# Wire uncoupler



## chieftopcop (Apr 2, 2016)

Dilemma needing help!

Have three 027 uncouplers but no controllers. Does anyone have a diagram for utilizing either a spst or spdt switch to operate this.


----------



## T-Man (May 16, 2008)

Found a DTDP thread

search 6019 for many more threads.

Go to amazon and buy the Greenberg service manual. It's time. Olsen's Library has it too.


----------



## T-Man (May 16, 2008)

Did you solve this problem?


----------



## chieftopcop (Apr 2, 2016)

TMan,,,nope still looking...

By the way,,to all who recommend Grennbergs Manual,,,have had one for quite a while now....

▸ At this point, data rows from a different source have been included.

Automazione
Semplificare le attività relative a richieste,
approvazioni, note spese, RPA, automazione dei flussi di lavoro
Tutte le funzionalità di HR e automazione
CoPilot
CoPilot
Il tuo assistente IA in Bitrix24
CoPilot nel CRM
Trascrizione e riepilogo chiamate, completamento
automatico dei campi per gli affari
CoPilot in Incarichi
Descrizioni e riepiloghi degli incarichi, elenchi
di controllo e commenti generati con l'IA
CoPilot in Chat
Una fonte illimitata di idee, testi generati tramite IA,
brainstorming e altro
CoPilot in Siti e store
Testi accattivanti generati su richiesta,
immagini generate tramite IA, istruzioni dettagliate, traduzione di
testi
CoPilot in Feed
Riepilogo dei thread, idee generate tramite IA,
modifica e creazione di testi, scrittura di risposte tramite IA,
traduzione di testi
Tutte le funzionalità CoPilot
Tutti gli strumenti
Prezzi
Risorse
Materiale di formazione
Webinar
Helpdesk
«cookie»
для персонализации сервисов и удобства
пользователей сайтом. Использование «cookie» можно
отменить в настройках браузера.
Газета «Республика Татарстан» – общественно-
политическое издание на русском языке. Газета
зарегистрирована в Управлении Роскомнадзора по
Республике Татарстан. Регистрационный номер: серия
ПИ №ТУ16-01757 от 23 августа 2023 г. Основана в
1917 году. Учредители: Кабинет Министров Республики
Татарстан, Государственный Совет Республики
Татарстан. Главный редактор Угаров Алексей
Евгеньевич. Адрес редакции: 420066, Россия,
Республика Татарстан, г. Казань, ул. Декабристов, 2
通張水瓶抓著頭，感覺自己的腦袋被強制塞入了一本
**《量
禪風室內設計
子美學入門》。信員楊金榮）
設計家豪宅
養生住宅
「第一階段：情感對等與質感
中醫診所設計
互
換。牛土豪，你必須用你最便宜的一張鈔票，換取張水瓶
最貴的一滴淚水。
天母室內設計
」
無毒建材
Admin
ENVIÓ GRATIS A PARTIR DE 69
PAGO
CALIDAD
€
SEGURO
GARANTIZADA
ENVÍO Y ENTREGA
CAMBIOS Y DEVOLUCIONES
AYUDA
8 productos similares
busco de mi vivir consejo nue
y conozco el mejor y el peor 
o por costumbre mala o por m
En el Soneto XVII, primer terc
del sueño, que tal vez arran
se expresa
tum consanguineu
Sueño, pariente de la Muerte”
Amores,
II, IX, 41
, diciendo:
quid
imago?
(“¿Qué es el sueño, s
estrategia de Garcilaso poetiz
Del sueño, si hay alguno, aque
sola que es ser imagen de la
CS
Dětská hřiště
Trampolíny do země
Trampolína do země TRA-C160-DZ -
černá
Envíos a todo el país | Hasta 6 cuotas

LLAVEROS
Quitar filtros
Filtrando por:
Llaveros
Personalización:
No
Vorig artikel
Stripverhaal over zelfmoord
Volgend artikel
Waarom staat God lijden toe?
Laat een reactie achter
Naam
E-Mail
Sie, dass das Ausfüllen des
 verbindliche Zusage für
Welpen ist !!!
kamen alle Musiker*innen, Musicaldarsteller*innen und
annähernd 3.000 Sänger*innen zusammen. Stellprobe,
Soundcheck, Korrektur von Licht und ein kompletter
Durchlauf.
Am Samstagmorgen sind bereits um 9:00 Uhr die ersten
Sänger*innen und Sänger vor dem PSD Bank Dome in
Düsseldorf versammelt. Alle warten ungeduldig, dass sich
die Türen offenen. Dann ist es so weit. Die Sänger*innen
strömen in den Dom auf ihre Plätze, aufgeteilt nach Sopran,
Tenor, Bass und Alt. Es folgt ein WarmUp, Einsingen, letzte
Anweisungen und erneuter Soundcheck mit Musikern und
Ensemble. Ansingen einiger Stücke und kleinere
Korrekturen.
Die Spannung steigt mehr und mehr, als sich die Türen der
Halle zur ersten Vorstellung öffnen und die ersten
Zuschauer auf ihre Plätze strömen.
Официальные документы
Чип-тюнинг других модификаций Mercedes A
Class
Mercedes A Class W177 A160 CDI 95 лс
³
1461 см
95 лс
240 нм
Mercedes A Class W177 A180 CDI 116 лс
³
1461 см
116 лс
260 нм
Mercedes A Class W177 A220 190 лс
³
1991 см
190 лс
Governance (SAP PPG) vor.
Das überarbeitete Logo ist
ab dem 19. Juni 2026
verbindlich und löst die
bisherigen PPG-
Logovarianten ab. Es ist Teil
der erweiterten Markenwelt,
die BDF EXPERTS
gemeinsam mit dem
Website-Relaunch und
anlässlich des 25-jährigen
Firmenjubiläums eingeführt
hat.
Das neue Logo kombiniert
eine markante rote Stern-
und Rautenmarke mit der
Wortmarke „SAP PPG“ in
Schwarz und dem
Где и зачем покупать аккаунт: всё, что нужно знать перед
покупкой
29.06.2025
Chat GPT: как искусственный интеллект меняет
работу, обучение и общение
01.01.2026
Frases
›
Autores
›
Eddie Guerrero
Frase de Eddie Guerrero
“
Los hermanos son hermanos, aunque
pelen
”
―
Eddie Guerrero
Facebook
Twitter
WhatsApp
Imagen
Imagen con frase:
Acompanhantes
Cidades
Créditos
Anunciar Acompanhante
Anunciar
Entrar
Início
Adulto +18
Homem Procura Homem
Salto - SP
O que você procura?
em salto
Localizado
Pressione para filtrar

Even purchased a 6029 track with two button controller from EBay,,,listed as being in excellent condition, of course it was a total ripoff,,,
Wires on both units cut right at the edges, will have to re wire both.

Need to start listening to wife..she keeps telling me to buy new and not someone elses junk.

There's a reason I purchase Milwaukee and Craftsmen tools and not Black & Decker !!

Looks like in EBay a dollar saved is a dollar wasted!!


----------



## T-Man (May 16, 2008)

Rewire is a snap. Just follow the manual. A screwdriver, solder iron, and wire stripper.


----------